As an example, McAdam-Cox cites a recent case in which a Spanish-speaking man in his 40s was admitted to Johns Hopkins Bayview with symptoms of untreated type 2 diabetes. During his stay, his care team explained his condition and showed him how to treat it. A physician prescribed medicines, and the man was discharged two days after he was admitted.
The day after his discharge, however, the symptoms that sent him to the hospital returned. Fortunately, the man received a phone call from McAdams-Cox at PAL, who spoke with him through a medical interpreter.

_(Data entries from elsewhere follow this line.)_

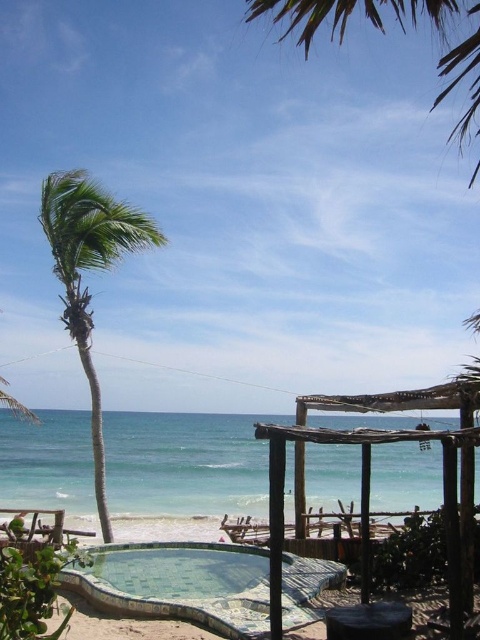
Is point (149, 572) less distant than point (460, 72)?

No, it is not.

Is mosaic tiled pool at center behind green leafy palm tree at upper center?

That is True.

Describe the element at coordinates (179, 584) in the screenshot. This screenshot has width=480, height=640. I see `mosaic tiled pool at center` at that location.

The width and height of the screenshot is (480, 640). What are the coordinates of `mosaic tiled pool at center` in the screenshot? It's located at (179, 584).

Who is higher up, wooden pergola at center or green leafy palm tree at left?

green leafy palm tree at left

Between wooden pergola at center and green leafy palm tree at left, which one has less height?

wooden pergola at center

Between point (460, 497) and point (82, 289), which one is positioned behind?

Point (82, 289)

I want to click on wooden pergola at center, so click(x=370, y=474).

Can you confirm if mosaic tiled pool at center is taller than green leafy palm tree at left?

Incorrect, mosaic tiled pool at center's height is not larger of green leafy palm tree at left's.

Is mosaic tiled pool at center above green leafy palm tree at left?

No, mosaic tiled pool at center is not above green leafy palm tree at left.

Does point (116, 611) come farther from viewer compared to point (79, 218)?

No.

Identify the location of mosaic tiled pool at center. (179, 584).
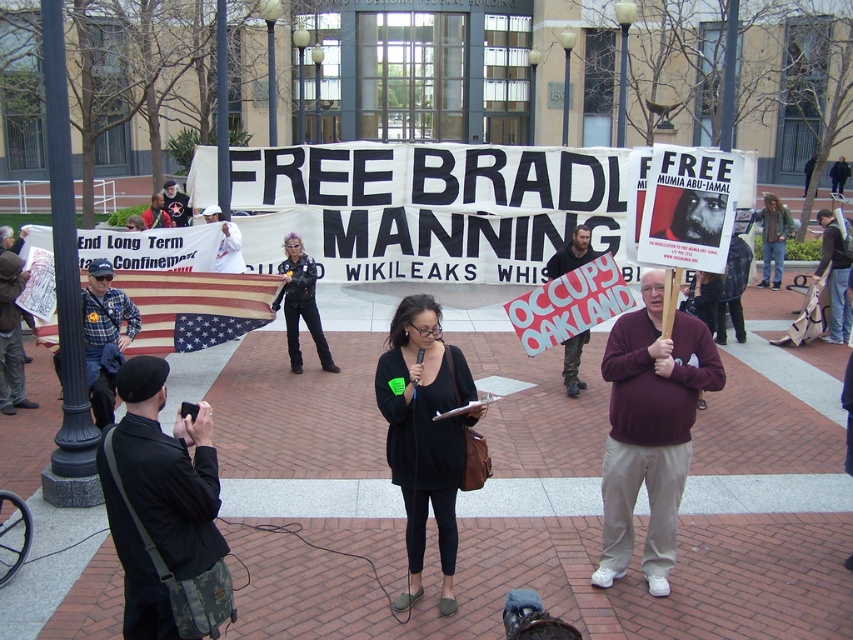
Is black matte dress at center positioned before black leather pants at center?

Yes.

Can you confirm if black matte dress at center is positioned below black leather pants at center?

Yes, black matte dress at center is below black leather pants at center.

Locate an element on the screen. black matte dress at center is located at coordinates (424, 433).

“It wasn’t until he got home that he realized he couldn’t afford any of the medications he was prescribed,” she recalls. “He said he was embarrassed to tell his care team at the hospital” about his financial situation.

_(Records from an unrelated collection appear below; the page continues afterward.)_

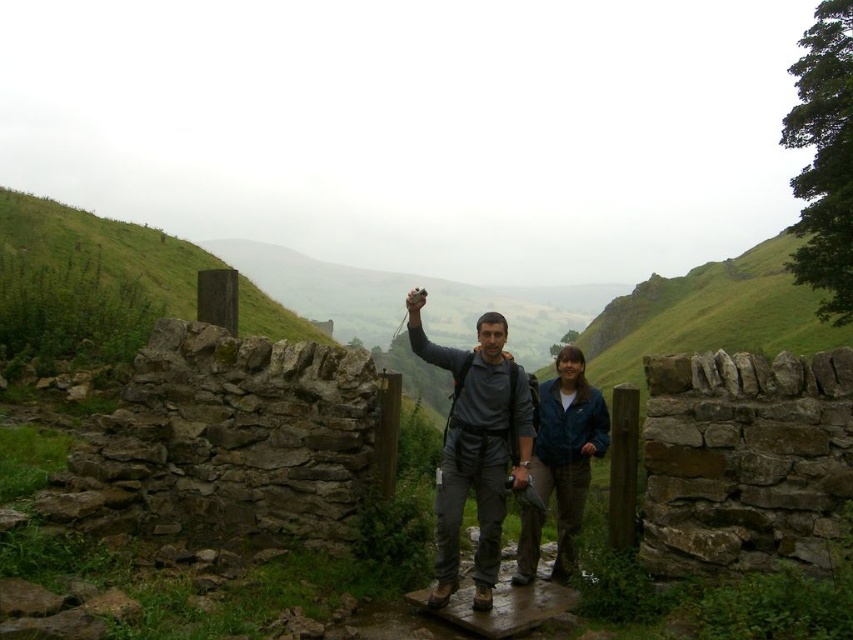
You are a painter who wants to paint the scene. You have a canvas that can only fit objects up to 3 meters wide. You see the green grass at upper left and the blue fabric jacket at center. Can you fit both on your canvas if they are placed side by side?

The green grass at upper left might be wider than blue fabric jacket at center. Since the total width could exceed 3 meters, it depends on their combined width. Without exact measurements, it is uncertain if they will fit together on the canvas.

You are a hiker who just arrived at this location. You have a matte gray backpack at center and a blue fabric jacket at center with you. To access your jacket quickly, which item should you remove first?

The matte gray backpack at center is located above blue fabric jacket at center, so you should remove the matte gray backpack at center first to access the blue fabric jacket at center.

You are planning to place a new bench in the rural outdoor scene. The bench requires a space that is wider than the matte gray backpack at center but narrower than the green grass at upper left. Is there a suitable spot between these two objects to place the bench?

The matte gray backpack at center is thinner than the green grass at upper left. Therefore, there is a suitable spot between them where the bench can be placed as it requires a width between their dimensions.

PAL nurses are well-versed in the many resources available to Johns Hopkins patients. After speaking with the man, McAdams-Cox secured his medications through a program for patients with low incomes. During their conversation, she also learned that the man does not have reliable transportation. By the end of the phone call, McAdams-Cox had not only secured low-cost medications to help him manage his diabetes, she also arranged to have them delivered to his home.
"He was so grateful," says McAdams-Cox. "That kind of call happens really often. We're usually able to link people to resources when they need them."
Sharon Schromsky, a PAL nurse with 28 years experience at Johns Hopkins, says that an overnight hospital stay can be disorienting and exhausting. When it comes time for post-discharge instructions, patients can miss important information.
"I mean, they're in the hospital so they're not quite at their best, even when they're getting discharged," she says. "There's only so much information a person can take in, even on their best day."
PAL's origins stem from a Centers for Medicaid and Medicare Services Innovation (CMMI) grant awarded to Johns Hopkins Medicine in 2012. The $20 million led to the formation of the Johns Hopkins Community Health Partnership, or J-CHIP, which was a regional care coordination model aimed at reducing hospital readmissions and improving health outcomes with hospital and community-based interventions.
"By 2013, just months after the grant announcement, PAL was up and running as one of our bundle of strategies," says Lepley.
Some readmissions are unavoidable, but many are not. McAdams-Cox says that one in three 30-day readmissions occur within seven days of discharge, which can be an indicator that the patient is not following post-discharge instructions.
"That's still the primary goal — to prevent readmissions," she says. "But [PAL has] evolved a lot in 10 years."
In addition to the benefits to individual patients and to the hospital bottom line, PAL has helped solve other problems. Each call generates data in the Epic electronic medical record system, allowing PAL nurses and hospital administrators to spot trends among discharged patients.
For instance, PAL provided the data that led to a recent quality-improvement initiative to reevaluate the way medications are documented in Epic. Data collected from PAL phone calls helped identify opportunities to better communicate medication information with patients.
"Let's say a physician tells a patient to take Tylenol for pain," says Schromsky. "But other times, they might call it acetaminophen, since that's the pain-relieving ingredient in Tylenol. Sometimes that can get confusing for patients."
PAL's Shavona Jones is in her 17th year as a nurse at Johns Hopkins. She recalls a recent conversation with an out-of-state patient who traveled to Johns Hopkins for a surgical procedure. Two days after the patient arrived back home, she experienced intense post-surgical pain, despite following her medication instructions.
"The woman told me she was improving, but that she was in a whole lot of pain," Jones remembers. "She couldn't sleep, couldn't get comfortable. It sounded weird to me, since she was on a pain medication that's usually pretty effective."
"But it turned out she'd been taking a dose that was far too low. She was taking the pre-surgical dose and somehow she missed that there was a stronger prescription for after her surgery. I was so glad we could help her."